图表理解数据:
================

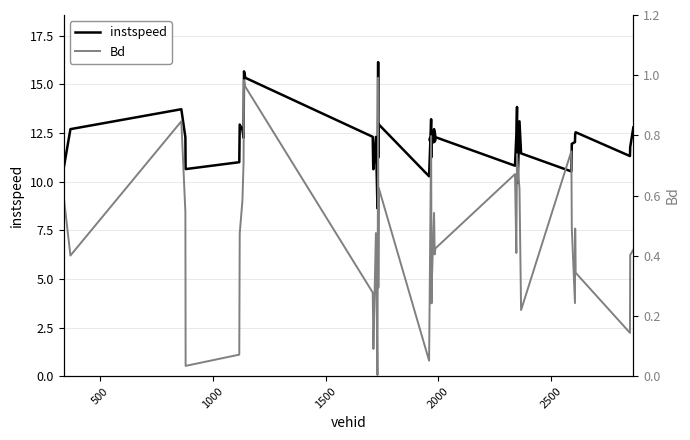

How many series are shown in this chart?

2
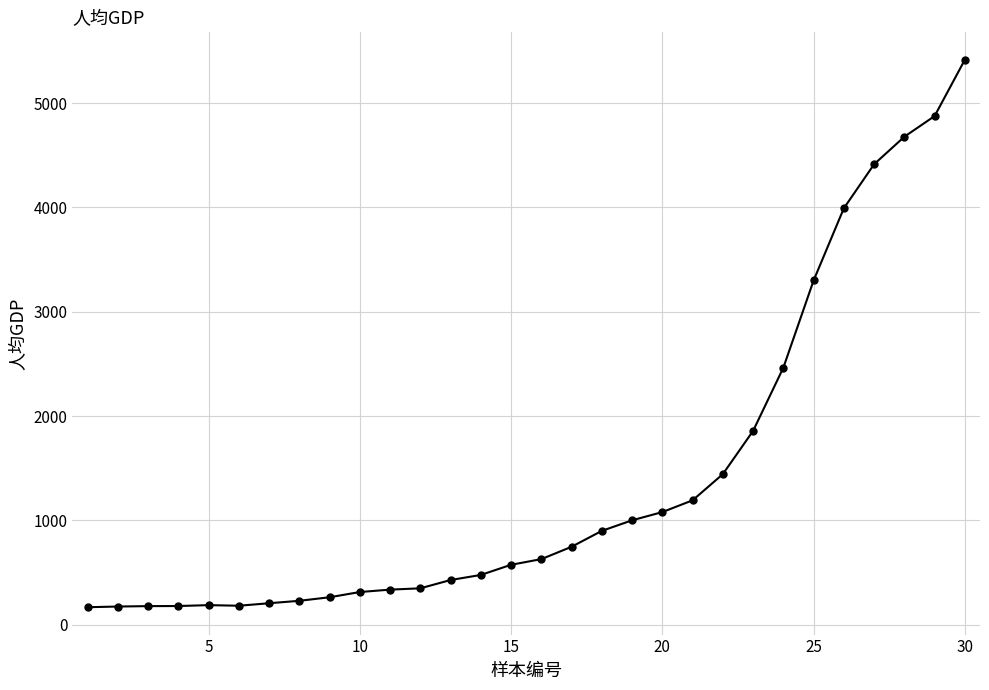

What is the sum of all values?

42258.3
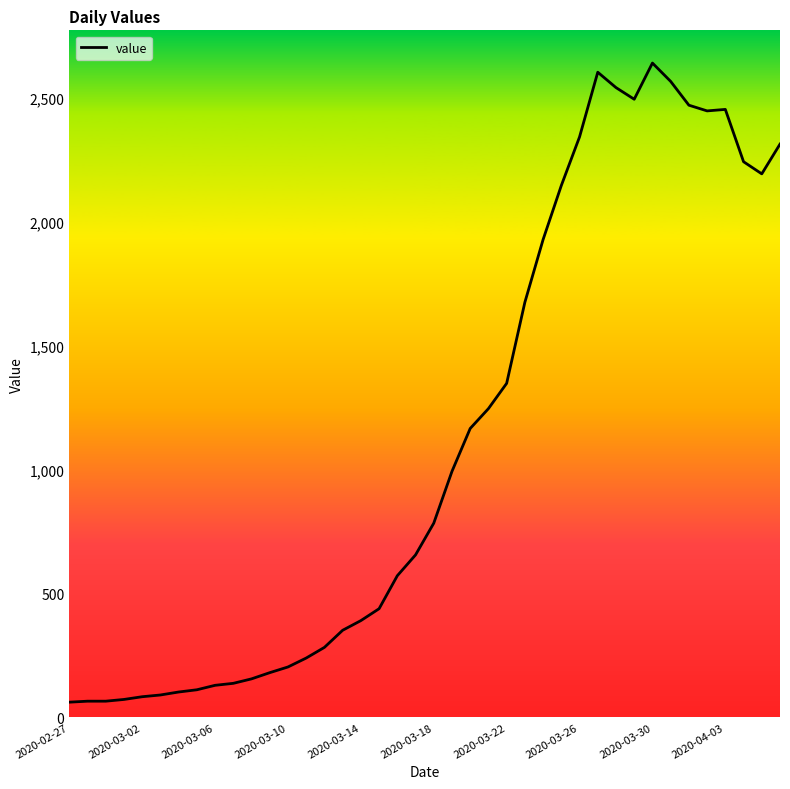

Count the number of data series in this chart.

1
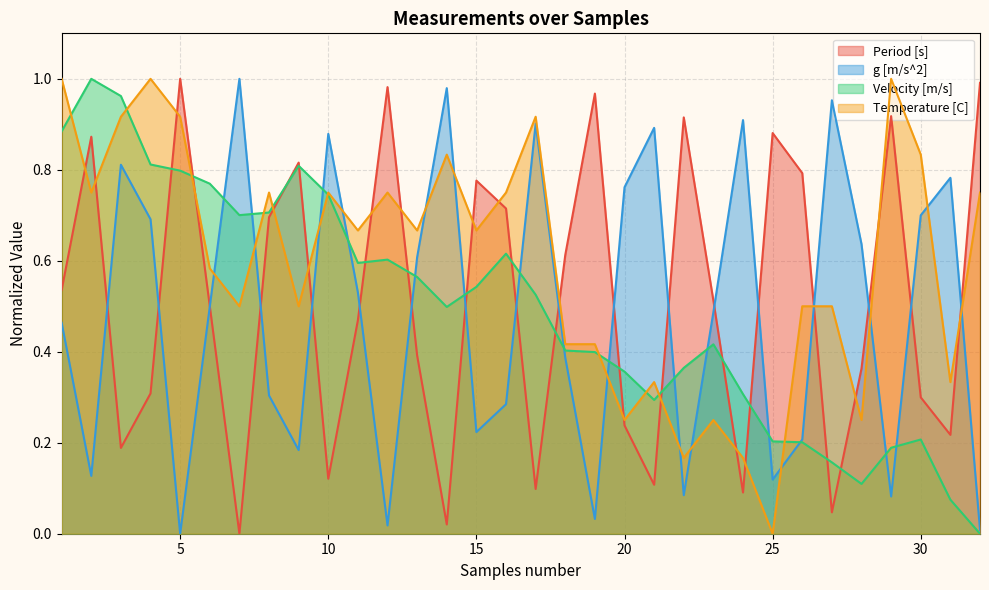

True or false: Velocity [m/s] has a value of 1.1 at 5.

False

================

请找出上列各行中含有字符串“chart”的所有行，并逐行原样抄录，须区分大小写。

How many series are shown in this chart?
Count the number of data series in this chart.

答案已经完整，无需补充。